Claims of Overblown Meditation Benefits
People have been meditating for thousands of years. Over this time frame, millions have reaped the benefits of meditation. There have been many studies and conclusions that speak volumes of positive praise for meditation. Why then, is a Buddhism expert calling for science to re-think meditation claims? In an article in the Sydney Morning Herald on dated April 10, 2012 called, “Buddhism expert wants science to rethink meditation claims”, the author writes,
SCIENTIFIC studies purporting to show the ancient Buddhist practice of meditation leads to permanent beneficial changes in the brain rest on shaky foundations, a world authority on Buddhism has warned.Bernard Faure, a visiting professor of Buddhist studies at the University of Sydney, said in a recent Sydney Ideas talk that little was known about the impact of meditation on the brain, and the interpretation of research results had ”a lot of wishful thinking.”[Source]
Interpreting results of findings is as much an art as it is a science. Also, he has a point that we do know very little about the brain, but much more so than, say, 100 years ago. Recent studies have pointed to the possibility that meditation increases grey matter in certain regions of the brain. This is in addition to volumes of anecdotal evidence touting the benefits of meditation. However, one must look at both sides of any situation or claim and not jump to invalidate an opposing idea based on a closely held personal belief. To do so would be ego playing its role. The very practice of mindfulness leads one to see many sides to any given situation, as it destroys “beliefs” in favor of possibilities.
”The mutual validation of Tibetan Buddhism and neuroscience has generated a lot of funding on both sides,” Professor Faure said.

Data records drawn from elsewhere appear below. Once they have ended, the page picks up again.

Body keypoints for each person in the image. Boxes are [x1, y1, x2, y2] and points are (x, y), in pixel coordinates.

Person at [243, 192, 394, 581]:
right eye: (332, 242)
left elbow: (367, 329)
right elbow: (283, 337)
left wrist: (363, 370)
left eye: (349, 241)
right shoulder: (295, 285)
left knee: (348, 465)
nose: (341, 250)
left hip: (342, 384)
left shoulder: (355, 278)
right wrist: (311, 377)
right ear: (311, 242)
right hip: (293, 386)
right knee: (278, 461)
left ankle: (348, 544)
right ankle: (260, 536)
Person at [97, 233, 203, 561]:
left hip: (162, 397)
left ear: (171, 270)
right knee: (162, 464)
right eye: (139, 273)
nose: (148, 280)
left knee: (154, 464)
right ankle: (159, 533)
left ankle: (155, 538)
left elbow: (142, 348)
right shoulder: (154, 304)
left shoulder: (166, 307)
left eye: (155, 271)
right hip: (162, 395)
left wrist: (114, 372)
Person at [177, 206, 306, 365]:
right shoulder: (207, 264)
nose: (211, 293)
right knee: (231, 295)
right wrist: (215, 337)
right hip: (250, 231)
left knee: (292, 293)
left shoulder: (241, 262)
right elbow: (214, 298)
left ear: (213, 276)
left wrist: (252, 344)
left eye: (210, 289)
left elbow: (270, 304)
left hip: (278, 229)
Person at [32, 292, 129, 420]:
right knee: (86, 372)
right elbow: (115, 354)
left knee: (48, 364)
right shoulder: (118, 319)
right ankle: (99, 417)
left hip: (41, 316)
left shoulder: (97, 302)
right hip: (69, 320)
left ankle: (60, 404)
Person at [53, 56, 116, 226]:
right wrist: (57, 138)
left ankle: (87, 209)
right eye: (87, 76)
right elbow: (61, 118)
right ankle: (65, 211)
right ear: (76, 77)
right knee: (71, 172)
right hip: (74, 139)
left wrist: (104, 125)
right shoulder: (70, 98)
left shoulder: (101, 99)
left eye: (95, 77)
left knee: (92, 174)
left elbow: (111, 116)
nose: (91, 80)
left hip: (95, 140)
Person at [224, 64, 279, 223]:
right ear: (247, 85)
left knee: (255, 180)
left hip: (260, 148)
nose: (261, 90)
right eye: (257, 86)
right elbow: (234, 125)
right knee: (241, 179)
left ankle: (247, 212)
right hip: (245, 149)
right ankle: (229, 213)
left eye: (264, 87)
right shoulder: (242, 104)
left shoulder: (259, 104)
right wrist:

But Professor Faure, who is also the Kao chair in Japanese religion at Columbia University, in the US, said the desire for quick results had “pre-empted robust critical questions”.
For one thing, the use of rectal thermometers and electrodes on the body was likely to interrupt the meditator’s concentration during experiments, he said.
Moreover, the study sizes were unreliably small, and despite the likely relevance to the results of the culturally specific origins and meanings of the mental states under study, neuroscientists had demonstrated little attempt to understand them.
Research Findings and Funding
Disturbing imagery and the assumption that electrodes allegedly disturb meditators aside, he has a point in that research results can be interpreted in different ways to get research funds. Still though, the possibility of seriously beneficial outcomes to practicing meditation warrant further research. I take these statements as a call for more controlled and investigative research concerning meditation. While the title of the article certainly makes those of us interested in meditation read the article, I find it more sensationalist than informative, but it certainly does the job of piquing interest.